(EXERCISE DATA)
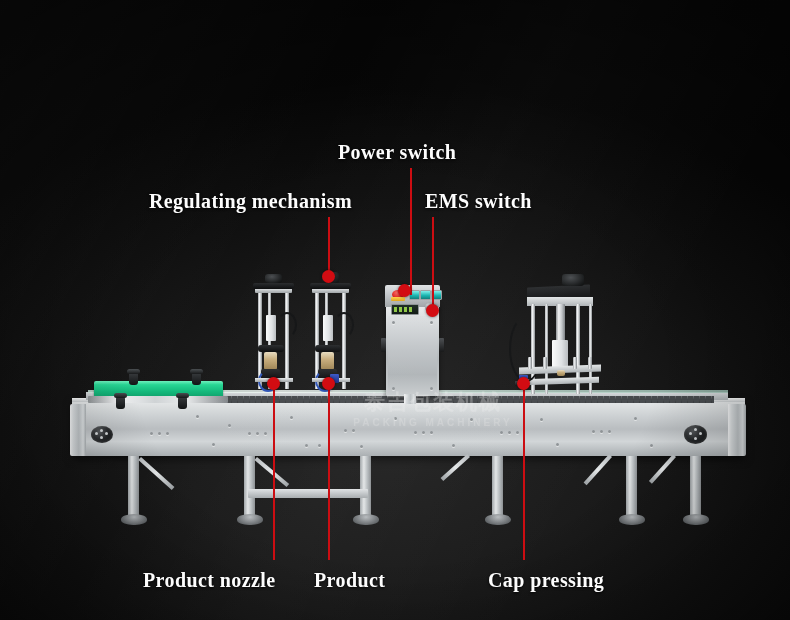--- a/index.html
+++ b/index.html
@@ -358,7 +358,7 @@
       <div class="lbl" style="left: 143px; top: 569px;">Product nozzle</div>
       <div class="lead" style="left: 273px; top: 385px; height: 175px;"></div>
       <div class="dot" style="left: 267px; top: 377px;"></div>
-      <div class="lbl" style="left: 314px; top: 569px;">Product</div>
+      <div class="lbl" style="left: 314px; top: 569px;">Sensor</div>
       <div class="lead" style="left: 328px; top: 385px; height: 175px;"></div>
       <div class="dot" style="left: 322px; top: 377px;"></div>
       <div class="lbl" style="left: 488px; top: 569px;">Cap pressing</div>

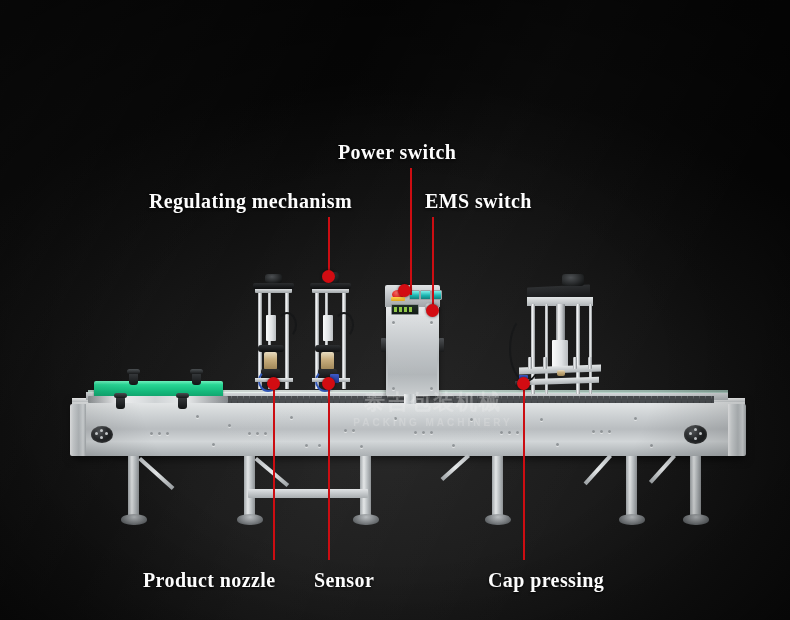--- a/index.html
+++ b/index.html
@@ -361,7 +361,7 @@
       <div class="lbl" style="left: 314px; top: 569px;">Sensor</div>
       <div class="lead" style="left: 328px; top: 385px; height: 175px;"></div>
       <div class="dot" style="left: 322px; top: 377px;"></div>
-      <div class="lbl" style="left: 488px; top: 569px;">Cap pressing</div>
+      <div class="lbl" style="left: 452px; top: 569px;">Cap pressing</div>
       <div class="lead" style="left: 523px; top: 385px; height: 175px;"></div>
       <div class="dot" style="left: 517px; top: 377px;"></div>
     </div>

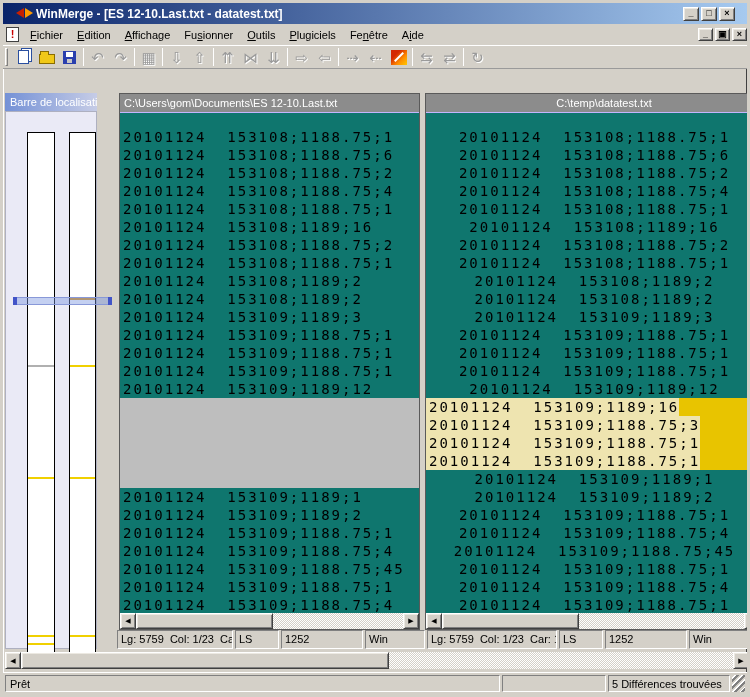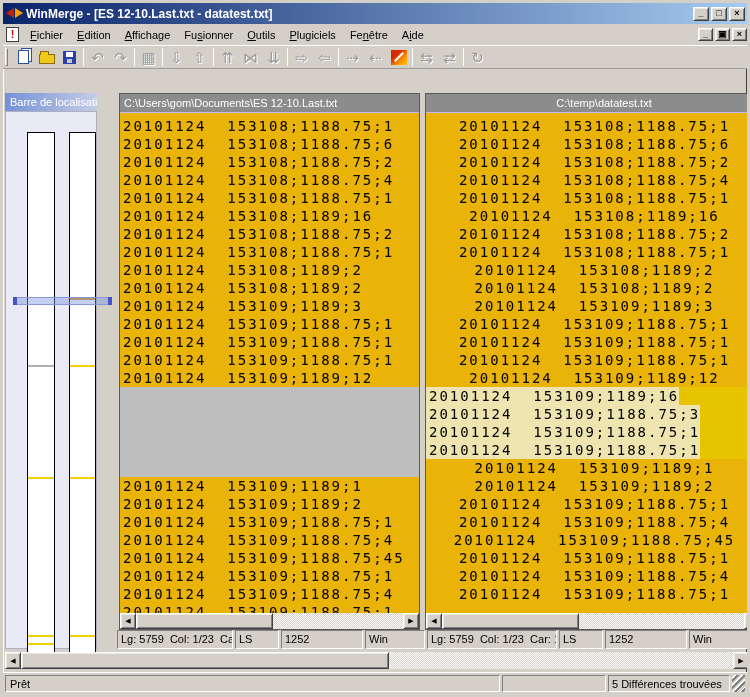--- a/index.html
+++ b/index.html
@@ -14,7 +14,7 @@
   
   .titlebar { position:absolute; left:0; top:0; right:0; height:21px;
     background:linear-gradient(90deg, var(--title-blue-dark), var(--title-blue-light));
-    display:flex; align-items:center; padding:0 2px; color:#fff;
+    display:flex; align-items:center; padding:0 12px; color:#fff;
     font-size:12px; font-weight:bold; }
   .app-icon { width:17px; height:15px; position:relative; margin:0 3px 0 1px; }
   .app-icon .tri-l { position:absolute; left:0; top:2px; width:0; height:0;

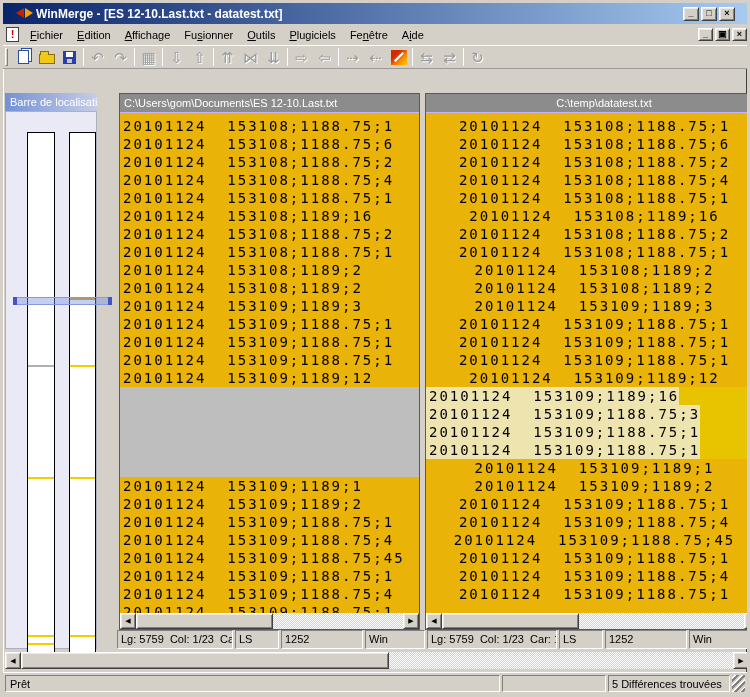--- a/index.html
+++ b/index.html
@@ -86,7 +86,7 @@
   .pane-header { height:19px; flex:none; background:var(--header-gray); color:#fff;
     font-size:11px; padding:3px 0 0 4px; white-space:nowrap; overflow:hidden; border-bottom:1px solid #c4b5fd; }
   .pane-mid { flex:1; display:flex; overflow:hidden; }
-  .pane-content { flex:1; overflow:hidden; background:#eab308; padding-top:4px; }
+  .pane-content { flex:1; overflow:hidden; background:#0f766e; padding-top:15px; }
   .line { height:18px; white-space:pre; overflow:hidden;
     font:14px/18px "DejaVu Sans Mono", monospace; letter-spacing:2px; padding-left:3px; color:#000; }
   .gap-block { height:90px; background:var(--gap-gray); }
(End EXERCISE DATA)
Lines that contain "icon" are the result; find them in the entries above and copy each one.

   .app-icon { width:17px; height:15px; position:relative; margin:0 3px 0 1px; }
   .app-icon .tri-l { position:absolute; left:0; top:2px; width:0; height:0;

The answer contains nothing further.